**EXERCISE OBJECTIVE:** Take the entries below and print, exactly, the stretch from the line containing "- tan insole [270, 831, 618, 981]" through the line containing "- white insole [465, 80, 602, 180]", both included.

(Camera-frame cuboid estimates)
────
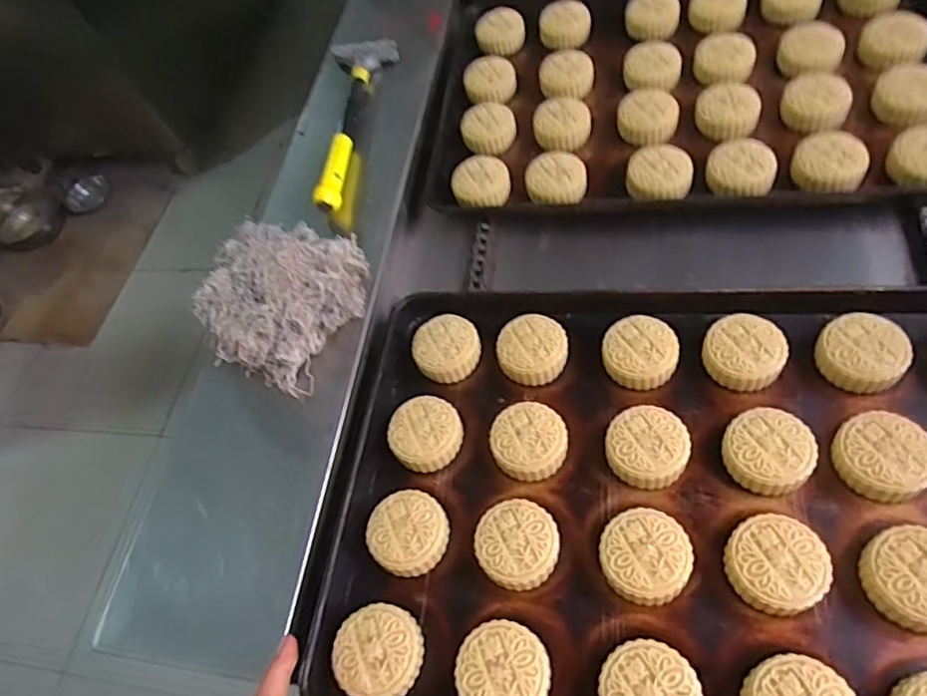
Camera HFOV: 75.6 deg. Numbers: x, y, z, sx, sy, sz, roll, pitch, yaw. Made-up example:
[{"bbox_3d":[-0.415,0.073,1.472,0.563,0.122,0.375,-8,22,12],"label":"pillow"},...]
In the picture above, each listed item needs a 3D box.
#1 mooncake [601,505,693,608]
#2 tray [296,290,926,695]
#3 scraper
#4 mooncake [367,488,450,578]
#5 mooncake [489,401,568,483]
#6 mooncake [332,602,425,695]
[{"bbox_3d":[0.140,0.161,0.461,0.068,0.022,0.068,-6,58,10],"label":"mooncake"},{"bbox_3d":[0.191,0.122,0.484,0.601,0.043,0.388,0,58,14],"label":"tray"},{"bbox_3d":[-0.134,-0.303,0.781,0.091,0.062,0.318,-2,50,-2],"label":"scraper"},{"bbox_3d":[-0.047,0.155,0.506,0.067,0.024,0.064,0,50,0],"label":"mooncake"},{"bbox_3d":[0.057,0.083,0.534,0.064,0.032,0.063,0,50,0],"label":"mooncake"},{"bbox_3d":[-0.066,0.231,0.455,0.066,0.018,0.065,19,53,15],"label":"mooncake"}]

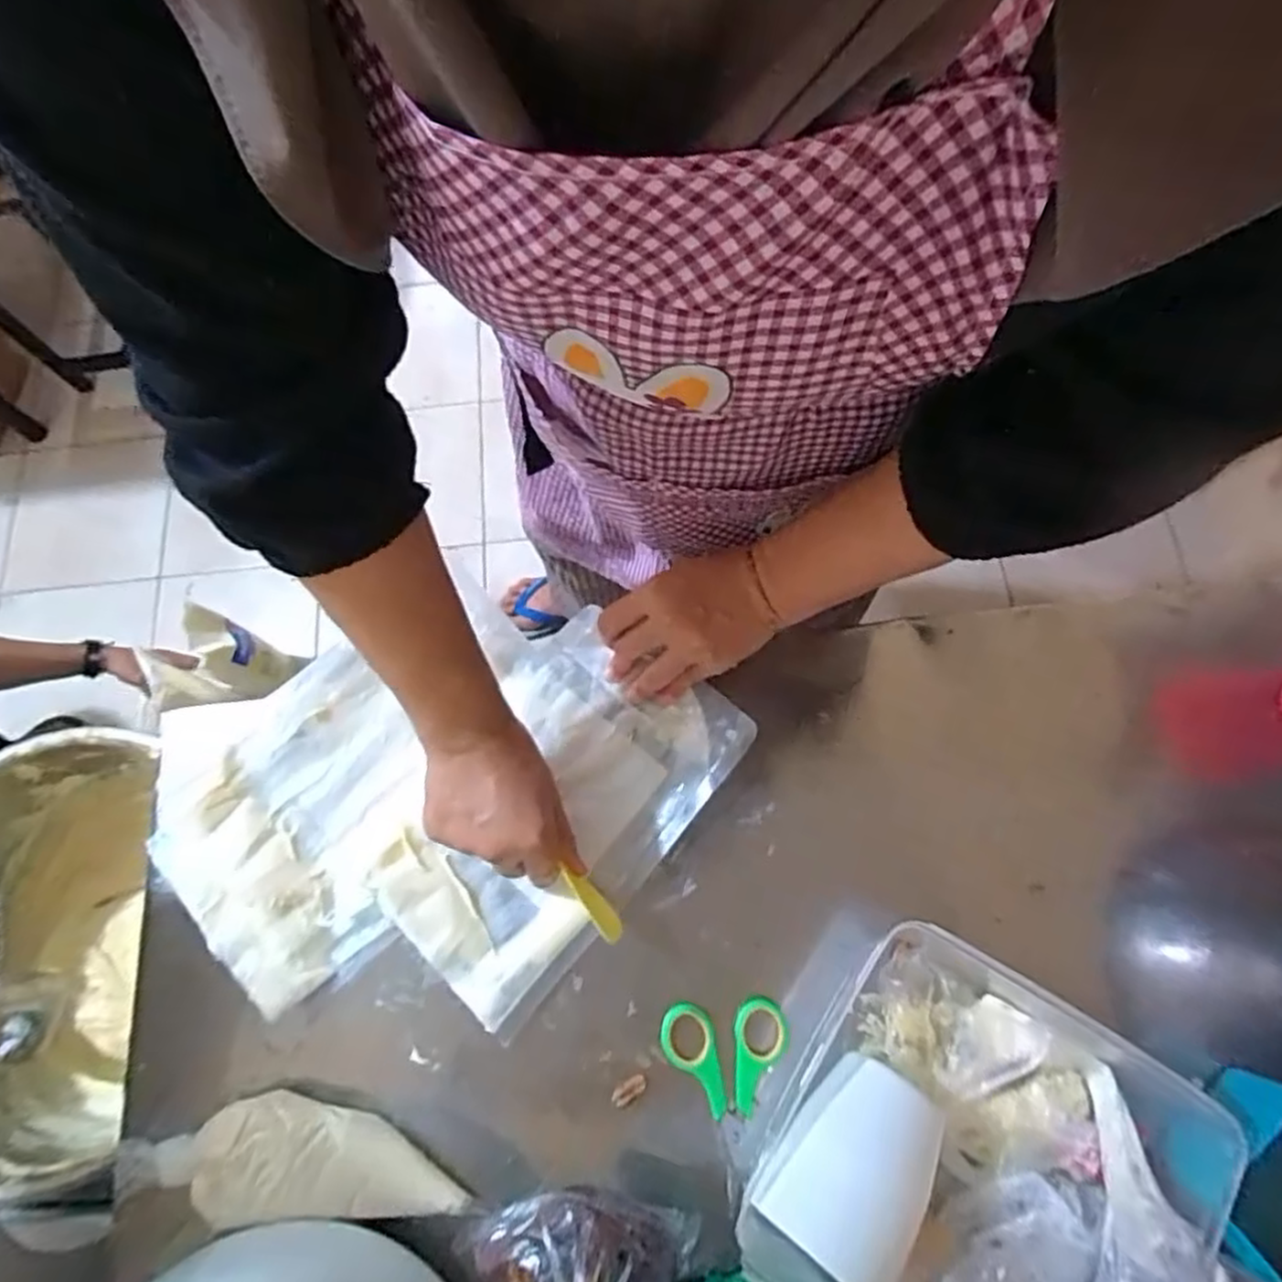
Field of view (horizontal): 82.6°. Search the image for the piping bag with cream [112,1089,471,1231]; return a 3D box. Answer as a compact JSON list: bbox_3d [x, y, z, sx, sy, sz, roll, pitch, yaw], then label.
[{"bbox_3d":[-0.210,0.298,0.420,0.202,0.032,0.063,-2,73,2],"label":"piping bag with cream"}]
────
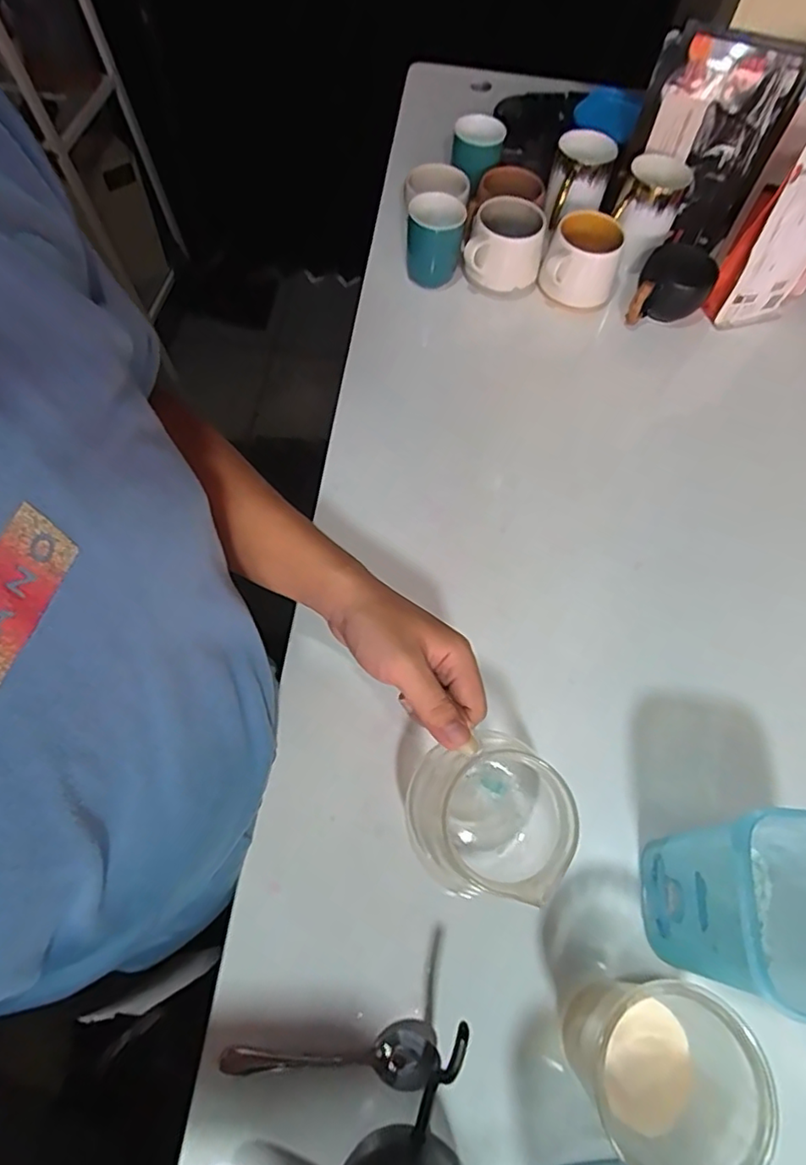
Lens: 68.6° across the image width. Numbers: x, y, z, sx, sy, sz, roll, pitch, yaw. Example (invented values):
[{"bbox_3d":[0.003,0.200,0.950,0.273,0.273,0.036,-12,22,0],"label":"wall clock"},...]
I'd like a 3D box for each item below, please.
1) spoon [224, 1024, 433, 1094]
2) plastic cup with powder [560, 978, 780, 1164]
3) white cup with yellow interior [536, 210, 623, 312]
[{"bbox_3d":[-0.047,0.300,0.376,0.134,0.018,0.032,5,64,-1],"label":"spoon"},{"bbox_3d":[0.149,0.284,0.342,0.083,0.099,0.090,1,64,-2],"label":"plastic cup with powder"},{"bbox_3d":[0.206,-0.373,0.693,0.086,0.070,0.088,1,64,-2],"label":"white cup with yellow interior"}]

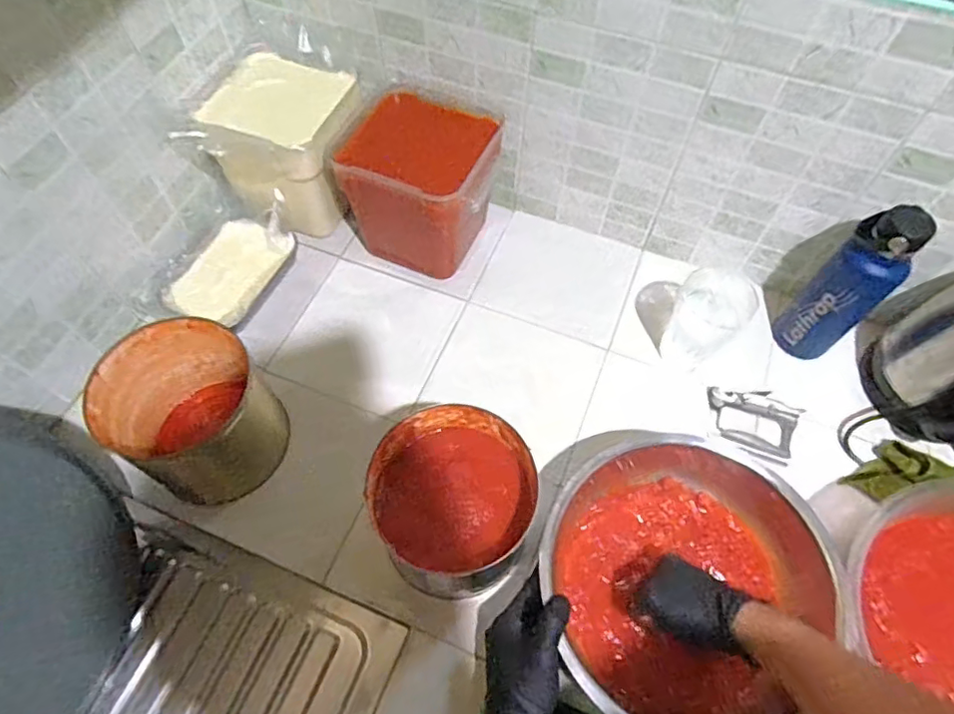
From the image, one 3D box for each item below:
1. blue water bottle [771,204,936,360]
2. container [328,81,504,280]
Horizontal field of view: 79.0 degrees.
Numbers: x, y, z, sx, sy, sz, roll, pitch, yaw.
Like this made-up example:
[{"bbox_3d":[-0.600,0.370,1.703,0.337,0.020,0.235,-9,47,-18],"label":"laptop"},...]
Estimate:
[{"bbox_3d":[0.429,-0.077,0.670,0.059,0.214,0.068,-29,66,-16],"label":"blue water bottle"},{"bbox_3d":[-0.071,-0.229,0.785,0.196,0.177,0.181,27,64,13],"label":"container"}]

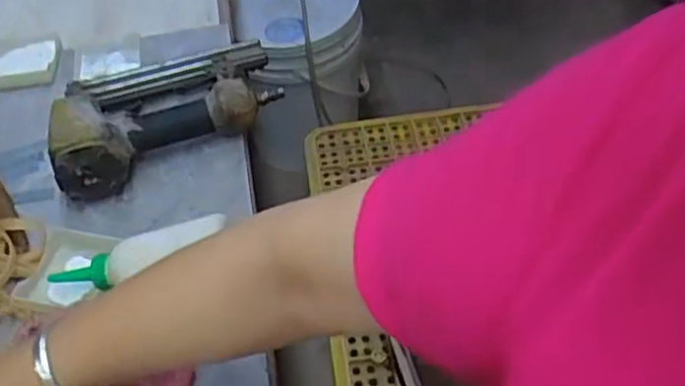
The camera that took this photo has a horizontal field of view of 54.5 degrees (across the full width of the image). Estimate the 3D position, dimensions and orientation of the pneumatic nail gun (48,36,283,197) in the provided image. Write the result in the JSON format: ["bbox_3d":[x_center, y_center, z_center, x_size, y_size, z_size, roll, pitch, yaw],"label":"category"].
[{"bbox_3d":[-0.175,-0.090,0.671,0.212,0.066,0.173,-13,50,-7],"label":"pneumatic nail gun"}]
────
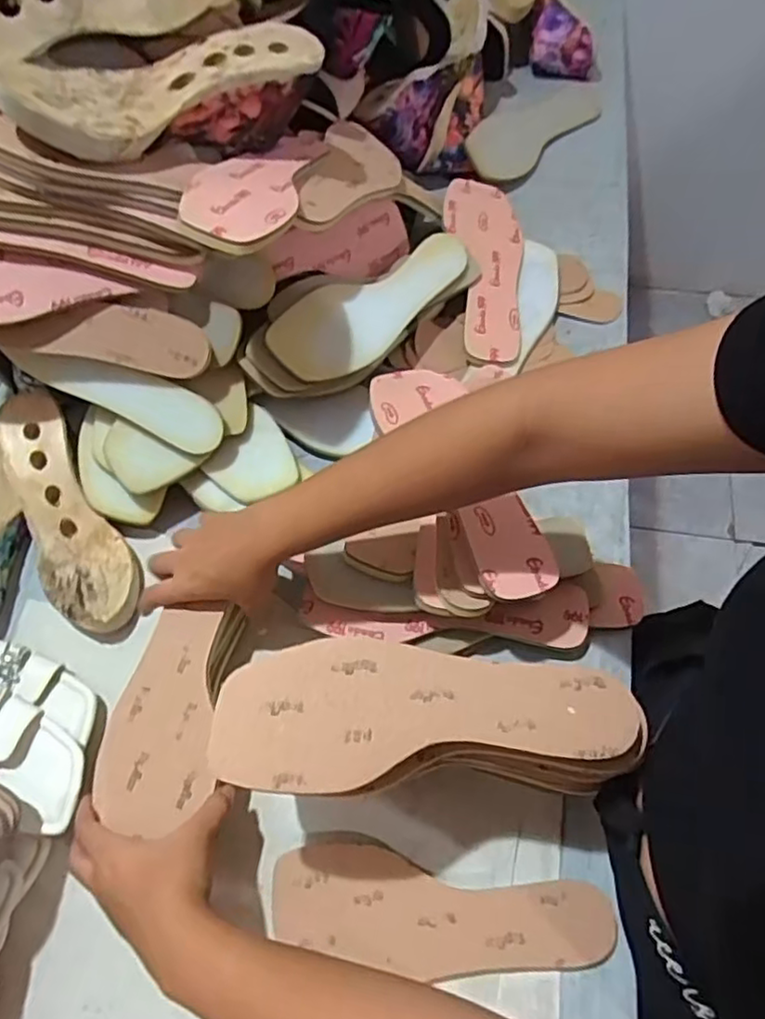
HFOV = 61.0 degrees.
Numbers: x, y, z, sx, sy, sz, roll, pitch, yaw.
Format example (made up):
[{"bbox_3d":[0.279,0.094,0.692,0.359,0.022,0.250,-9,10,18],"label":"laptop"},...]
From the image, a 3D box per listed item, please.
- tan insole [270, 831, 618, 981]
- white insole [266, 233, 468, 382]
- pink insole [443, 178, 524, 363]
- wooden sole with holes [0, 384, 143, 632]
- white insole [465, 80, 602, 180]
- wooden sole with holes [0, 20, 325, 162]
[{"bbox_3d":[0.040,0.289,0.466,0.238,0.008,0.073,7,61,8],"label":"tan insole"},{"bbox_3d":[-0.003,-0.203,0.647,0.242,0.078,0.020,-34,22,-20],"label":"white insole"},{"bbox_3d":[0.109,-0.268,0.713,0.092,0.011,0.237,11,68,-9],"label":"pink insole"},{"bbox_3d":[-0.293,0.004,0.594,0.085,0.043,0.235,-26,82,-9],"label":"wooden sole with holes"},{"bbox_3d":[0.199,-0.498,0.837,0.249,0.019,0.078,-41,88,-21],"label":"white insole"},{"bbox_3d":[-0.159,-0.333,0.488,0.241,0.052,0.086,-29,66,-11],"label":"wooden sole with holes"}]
────
**ANSWER TO THE EXERCISE:**
- tan insole [270, 831, 618, 981]
- white insole [266, 233, 468, 382]
- pink insole [443, 178, 524, 363]
- wooden sole with holes [0, 384, 143, 632]
- white insole [465, 80, 602, 180]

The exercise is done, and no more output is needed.